Transcribe the listing in full, excluding any pictures.

━━ Data records ━━

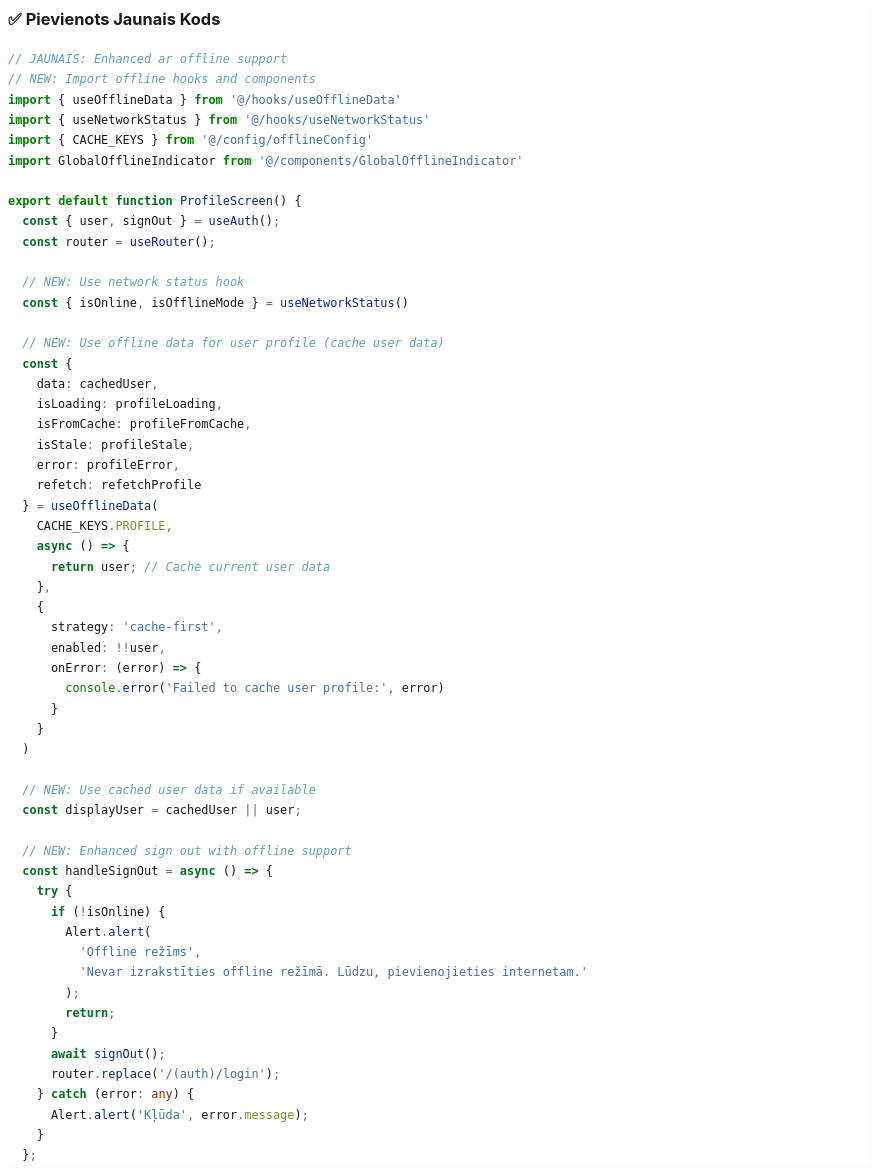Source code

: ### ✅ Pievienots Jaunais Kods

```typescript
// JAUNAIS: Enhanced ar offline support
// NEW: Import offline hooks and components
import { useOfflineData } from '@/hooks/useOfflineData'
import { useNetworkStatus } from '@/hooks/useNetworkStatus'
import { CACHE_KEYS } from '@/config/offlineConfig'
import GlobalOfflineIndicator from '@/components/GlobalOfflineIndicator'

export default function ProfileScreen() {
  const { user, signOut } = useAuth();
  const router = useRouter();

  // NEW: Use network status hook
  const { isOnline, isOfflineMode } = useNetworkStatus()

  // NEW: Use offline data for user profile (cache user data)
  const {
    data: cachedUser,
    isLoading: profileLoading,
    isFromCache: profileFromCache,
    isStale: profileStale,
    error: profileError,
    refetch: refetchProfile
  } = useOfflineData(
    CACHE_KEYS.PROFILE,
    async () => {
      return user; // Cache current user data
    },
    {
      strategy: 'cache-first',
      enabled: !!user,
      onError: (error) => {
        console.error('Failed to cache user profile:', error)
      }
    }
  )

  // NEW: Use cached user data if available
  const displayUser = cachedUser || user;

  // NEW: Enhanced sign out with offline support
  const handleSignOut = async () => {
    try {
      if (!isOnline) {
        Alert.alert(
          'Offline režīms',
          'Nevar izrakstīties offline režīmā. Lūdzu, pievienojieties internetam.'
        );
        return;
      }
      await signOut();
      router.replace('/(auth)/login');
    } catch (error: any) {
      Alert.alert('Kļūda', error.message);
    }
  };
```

━━━

Exercise answer
Source code

: ### ✅ Pievienots Jaunais Kods

```typescript
// JAUNAIS: Enhanced ar offline support
// NEW: Import offline hooks and components
import { useOfflineData } from '@/hooks/useOfflineData'
import { useNetworkStatus } from '@/hooks/useNetworkStatus'
import { CACHE_KEYS } from '@/config/offlineConfig'
import GlobalOfflineIndicator from '@/components/GlobalOfflineIndicator'

export default function ProfileScreen() {
  const { user, signOut } = useAuth();
  const router = useRouter();

  // NEW: Use network status hook
  const { isOnline, isOfflineMode } = useNetworkStatus()

  // NEW: Use offline data for user profile (cache user data)
  const {
    data: cachedUser,
    isLoading: profileLoading,
    isFromCache: profileFromCache,
    isStale: profileStale,
    error: profileError,
    refetch: refetchProfile
  } = useOfflineData(
    CACHE_KEYS.PROFILE,
    async () => {
      return user; // Cache current user data
    },
    {
      strategy: 'cache-first',
      enabled: !!user,
      onError: (error) => {
        console.error('Failed to cache user profile:', error)
      }
    }
  )

  // NEW: Use cached user data if available
  const displayUser = cachedUser || user;

  // NEW: Enhanced sign out with offline support
  const handleSignOut = async () => {
    try {
      if (!isOnline) {
        Alert.alert(
          'Offline režīms',
          'Nevar izrakstīties offline režīmā. Lūdzu, pievienojieties internetam.'
        );
        return;
      }
      await signOut();
      router.replace('/(auth)/login');
    } catch (error: any) {
      Alert.alert('Kļūda', error.message);
    }
  };
```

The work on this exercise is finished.